Effects of metabolic modifiers on beef carcass composition and meat quality
Metabolic modifiers are compounds that are either fed to animals or implanted to improve rate of gain, improve feed efficiency, dressing per cent, carcass meat yield, visual meat quality, shelf-life or meat palatability. Most metabolic modifiers have been developed and researched to improve growth performance and carcass composition, with fewer of them developed or researched specifically to improve meat quality. Several in-depth review papers have been written on specific categories or types of metabolic modifiers. This chapter presents a general review of the effects of metabolic modifiers on carcass composition, fresh meat quality and cooked meat palatability. Emphasis will be on those metabolic modifiers that are approved for use in cattle in the United States and other developed countries.

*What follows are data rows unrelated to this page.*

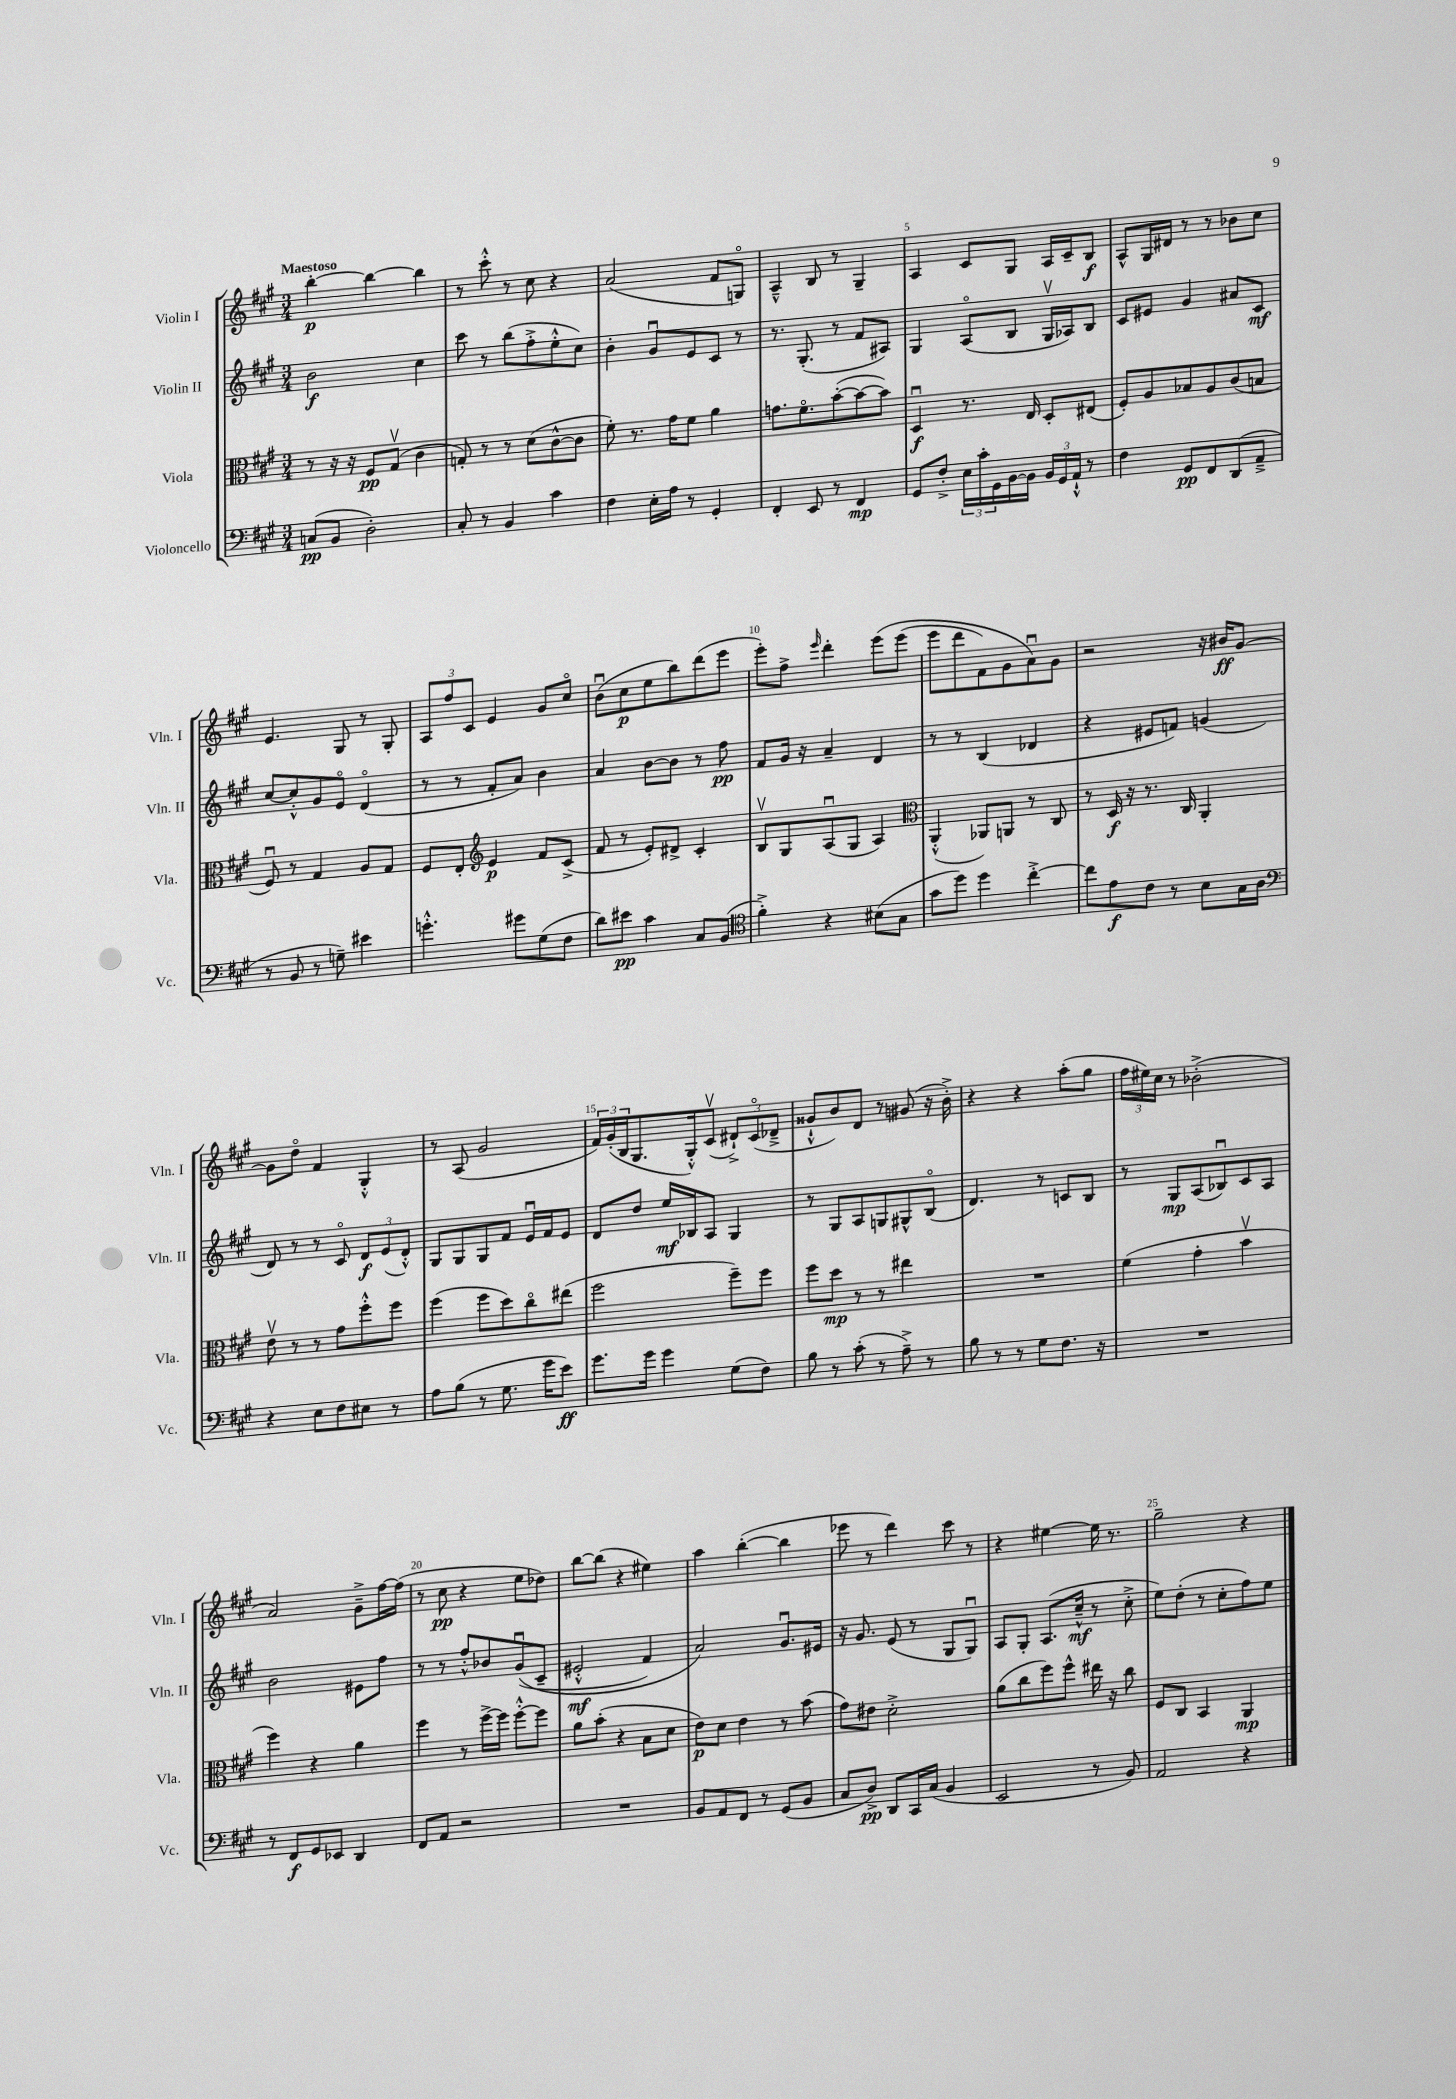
<<
\new StaffGroup <<
\new Staff = "s0" \with { instrumentName = "Violin I" shortInstrumentName = "Vln. I" } {
    \clef treble \key a \major \numericTimeSignature \time 3/4 \tempo "Maestoso"
    b''4~-.\p b''4~ b''4 |
    r8 cis'''8-.-^ r8 cis''8 r4 |
    a'2( fis'8 g8\flageolet) |
    a4---^ b8 r8 gis4-- |
    a4 cis'8 gis8 a16 cis'16-- b8\f |
    a8-^ gis16 dis'16 r8 r8 bes'8 cis''8 |
    e'4. gis8 r8 gis8-. |
    \tuplet 3/2 { a8 fis''8 cis'8 } e'4 gis'8 cis''8\flageolet |
    b'8\downbow( cis''8\p e''8 b''8) d'''8( e'''8 |
    e'''8-.) fis''8-> \grace { e'''16 } d'''4-. e'''8\( e'''8( |
    e'''8 d'''8 fis'8) gis'8 a'8\downbow\) gis'8 |
    r2 r16 bis'16\ff gis'8~ |
    gis'8 d''8\flageolet fis'4 gis4-.-^ |
    r8 a8( gis'2 |
    \tuplet 3/2 { fis'16) gis'16-.( b16 } gis8. gis16-.-^) cis'8\upbow( \tuplet 3/2 { dis'8-!->) cis'8\flageolet( des'8---> } |
    gisis'8-!-^ b'8) d'8 r8 gis'8( r16 b'16-.->) |
    r4 r4 a''8-.( gis''8 |
    \tuplet 3/2 { fis''16 eis''16) cis''16 } r8 bes'2-.->( |
    a'2) gis'8---> fis''16~ fis''16( |
    r8 cis''8\pp r4 e''8 des''8) |
    b''8~ b''8( r4 eis''4) |
    a''4 b''4~-.( b''4 |
    ees'''8 r8 d'''4) cis'''8 r8 |
    r4 eis''4~ eis''16 r8. |
    gis''2-- r4 \bar "|." |
}
\new Staff = "s1" \with { instrumentName = "Violin II" shortInstrumentName = "Vln. II" } {
    \clef treble \key a \major \numericTimeSignature \time 3/4
    b'2\f cis''4 |
    cis'''8 r8 b''8( fis''8-.-> e''8-.-^ cis''8) |
    b'4-. gis'8\downbow e'8 cis'8 r8 |
    r8. gis8.-.( r8 fis'8 ais8) |
    gis4 a8\flageolet( b8 gis16\upbow aes16) b8 |
    cis'8 eis'8 gis'4 ais'8 cis'8\mf |
    cis''8~ cis''8-.-^ gis'8 e'8\flageolet d'4\flageolet( |
    r8 r8 fis'8-. a'8) b'4 |
    a'4 b'8~ b'8 r8 fis''8\pp |
    fis'8 gis'16 r16 a'4-- d'4 |
    r8 r8 b4( des'4 |
    r4 eis'8 f'8) g'4( |
    d'8) r8 r8 cis'8\flageolet \tuplet 3/2 { d'8\f e'8( d'8-.-^) } |
    gis8 gis8 gis8 fis'8 e'16\downbow fis'16 e'8 |
    d'8 d''8 e''16\mf bes16 a8 gis4 |
    r8 gis8 a8 g8 gis8-^ b8\flageolet( |
    d'4.) r8 c'8 b8 |
    r8 gis8\mp a8( bes8\downbow) cis'8 a8 |
    b'2 eis'8 fis''8 |
    r8 r8 fis''8-.-^ bes'8 gis'8\downbow(\( cis'8-- |
    eis'2-.-^\mf fis'4) |
    a'2\) gis'8.\downbow eis'16 |
    r16 gis'8. e'8( r8 gis8 gis8\downbow) |
    a8 gis8-. a8.( cis''16---^\mf r8 cis''8-.-> |
    e''8) d''8-.( r8 cis''8-. fis''8) e''8 \bar "|." |
}
\new Staff = "s2" \with { instrumentName = "Viola" shortInstrumentName = "Vla." } {
    \clef alto \key a \major \numericTimeSignature \time 3/4
    r8 r16 r16 fis8\pp gis8\upbow( cis'4 |
    g8-.) r8 r8 d'8( cis'8~-^ cis'8 |
    fis'8-.) r8. gis'16 fis'8 a'4 |
    g'8. fis'8.\flageolet b'8~-.( b'8~ b'8) |
    d4\downbow\f r8. e16 d8-. eis8( |
    fis8-.) a8 bes8 a8 cis'8( b8 |
    fis8\downbow) r8 gis4 a8 gis8 |
    fis8 e8-. \clef treble e'4\p fis'8 cis'8->( |
    fis'8 r8 e'8-.) dis'8-> cis'4-. |
    b8\upbow gis8 a8\downbow( gis8 a4) |
    \clef alto a,4-.-^( aes,8) a,8 r8 cis8 |
    r8 d16\f r16 r8. cis16 a,4-. |
    e'8\upbow r8 r8 gis'8 fis''8-.-^ fis''8 |
    fis''4( fis''8 d''8) cis''8\flageolet eis''8( |
    fis''2 fis''8--) fis''8 |
    fis''8 d''8\mp r8 r8 eis''4 |
    R2. |
    fis'4( gis'4-. b'4\upbow |
    fis''4) r4 a'4 |
    fis''4 r8 fis''16~-> fis''16 fis''8~-.-^ fis''8 |
    a'8 b'8-.( r4 b8 d'8 |
    e'8\p) d'8 e'4 r8 b'8( |
    gis'8) eis'8 d'2-.-> |
    a'8( cis''8 fis''8) fis''8-^ eis''16 r16 cis''8 |
    fis8 cis8 b,4 a,4\mp \bar "|." |
}
\new Staff = "s3" \with { instrumentName = "Violoncello" shortInstrumentName = "Vc." } {
    \clef bass \key a \major \numericTimeSignature \time 3/4
    c8\pp( b,8 d2-.) |
    cis8-. r8 b,4 cis'4 |
    fis4 e16-. a16 r8 gis,4-. |
    fis,4-. e,8 r8 fis,4\mp |
    gis,8 fis8-.-> \tuplet 3/2 { e16 cis'16-. gis,16 } b,16~ b,16 \tuplet 3/2 { b,16 gis,16 a,16-!-^ } r8 |
    fis4 gis,8\pp fis,8 d,8( a,8---> |
    r8 b,8 r8 g8--) eis'4 |
    g'4.-.-^ gis'8 gis8( fis8 |
    d'8) eis'8\pp cis'4 cis8 b,8( |
    \clef tenor fis'4-.->) r4 bis8( gis8 |
    gis'8 d''8) d''4 cis''4~-.-> |
    cis''8 e'8\f cis'8 r8 b8 gis16 a16 |
    \clef bass r4 e8 fis8 eis8 r8 |
    a8 b8( r8 gis8. gis'16 e'8\ff) |
    gis'8. gis'16 gis'4 gis8( fis8) |
    b8 r8 cis'8-.( r8 a8--->) r8 |
    b8 r8 r8 gis8 fis8. r16 |
    R2. |
    r8 fis,8\f gis,8 ees,8 d,4 |
    fis,8 a,8 r2 |
    R2. |
    b,8 a,8 fis,8 r8 gis,8( b,8 |
    cis8 d8->\pp) d,8 cis,16 cis16( b,4 |
    e,2 r8 b,8) |
    a,2 r4 \bar "|." |
}
>>
>>
\layout { \context { \Score \override BarNumber.break-visibility = ##(#f #t #t) barNumberVisibility = #(every-nth-bar-number-visible 5) } }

The following are the main types of modifier discussed in this chapter:
• Anabolic steroid implants • Beta-adrenergic agonists • Vitamins D3, E and A • Somatotropin
2.1 Introduction to anabolic steroid implants Anabolic implants in beef production systems have been studied extensively since their approval for use by the Federal Drug Administration in the 1950s (FDA, 2014). Several products are currently available for use in the United States and several developed countries, each consisting of various compounds and concentrations for use at different stages of animal growth. Most steroids are administered as subcutaneous implants placed in the middle third of the ear, usually as compressed pellets, but some as silastic rods. Release time for most implants range from 50 to 200 days. Approximately 97% of cattle in the United States entering the feedlot have received at least one anabolic implant during their production lives (NAHMS, 2000). Anabolic steroid implants are characterized as oestrogenic, androgenic or a combination of both oestrogenic and androgenic compounds (combination implants). Additionally, these compounds may also be categorized as natural hormones and xenobiotics, or combinations of these. Products available for use in beef cattle production, including doses and sex-specific usage, have been summarized by others (Montgomery et al., 2001; Duckett and Pratt, 2014); see Table 1, which includes the abbreviations used in this chapter. If trade names are not declared, steroid and concentrations used will be reported.